L’assurance perdue, les convives s’étaient bousculés, tassés dans un coin, et se retenaient de pousser des cris d’horreur qui eussent ajouté à leur épouvante. D’autre part, l’orang se gardait de grogner. Mais, la gueule tantôt contractée, tantôt élargie, il exprimait sa rage d’être exilé de ses forêts. On ne le distinguait que vaguement. Il fit le tour de la table, silencieux, saisit un couteau, et le brandit, non à la manière des assassins expérimentés, mais comme un animal gauche, d’autant plus redoutable qu’il ne sait pas se servir d’une arme. La scène sombrait dans les ténèbres, la nuit noire. On n’entendait plus même haleter les poitrines. L’orang soufflait son haleine sur les visages.

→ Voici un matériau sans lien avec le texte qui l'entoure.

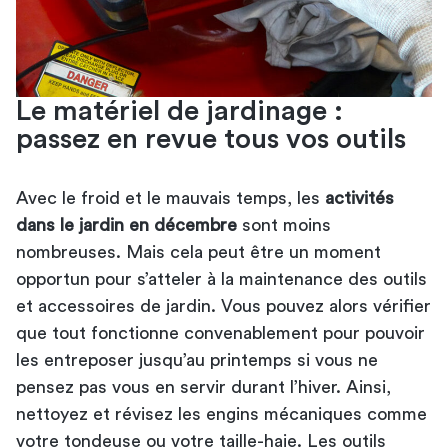
Le matériel de jardinage :
passez en revue tous vos outils
Avec le froid et le mauvais temps, les
activités
dans le jardin en décembre
sont moins
nombreuses. Mais cela peut être un moment
opportun pour s’atteler à la maintenance des outils
et accessoires de jardin. Vous pouvez alors vérifier
que tout fonctionne convenablement pour pouvoir
les entreposer jusqu’au printemps si vous ne
pensez pas vous en servir durant l’hiver. Ainsi,
nettoyez et révisez les engins mécaniques comme
votre tondeuse
ou votre taille-haie. Les outils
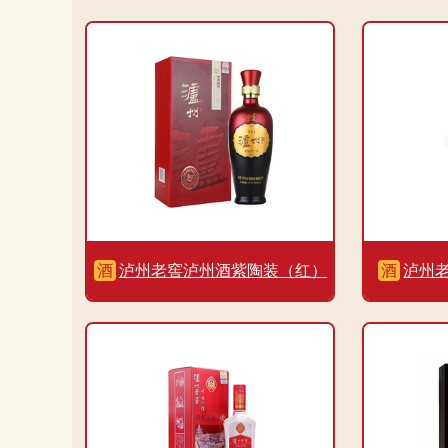
酒
泸州老窖泸州酒紫陶装（红）
酒
泸州老
52度500ml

— Assez ! chéri, assez ! dit Mme Bornet.

Aussitôt M. Bornet, docile, leva le gaz. Les convives aspirèrent longuement la clarté qui se répandit jusqu’à leur cœur, et l’un d’eux, pour chasser au loin son malaise, donna le signal des applaudissements :

— Bravo ! bravo ! étonnante faculté !

— C’est un gros succès, dit Mme Bornet, empourprée. Tu n’as pas commis une faute.

Toutes ces dames s’exclamaient :

— Moi, je suffoquais !

— Moi, je me suis crue morte !

— Moi, je ne dormirai pas cette nuit.

— Moi, d’abord, je ne bouge plus. J’attendrai ici le petit jour.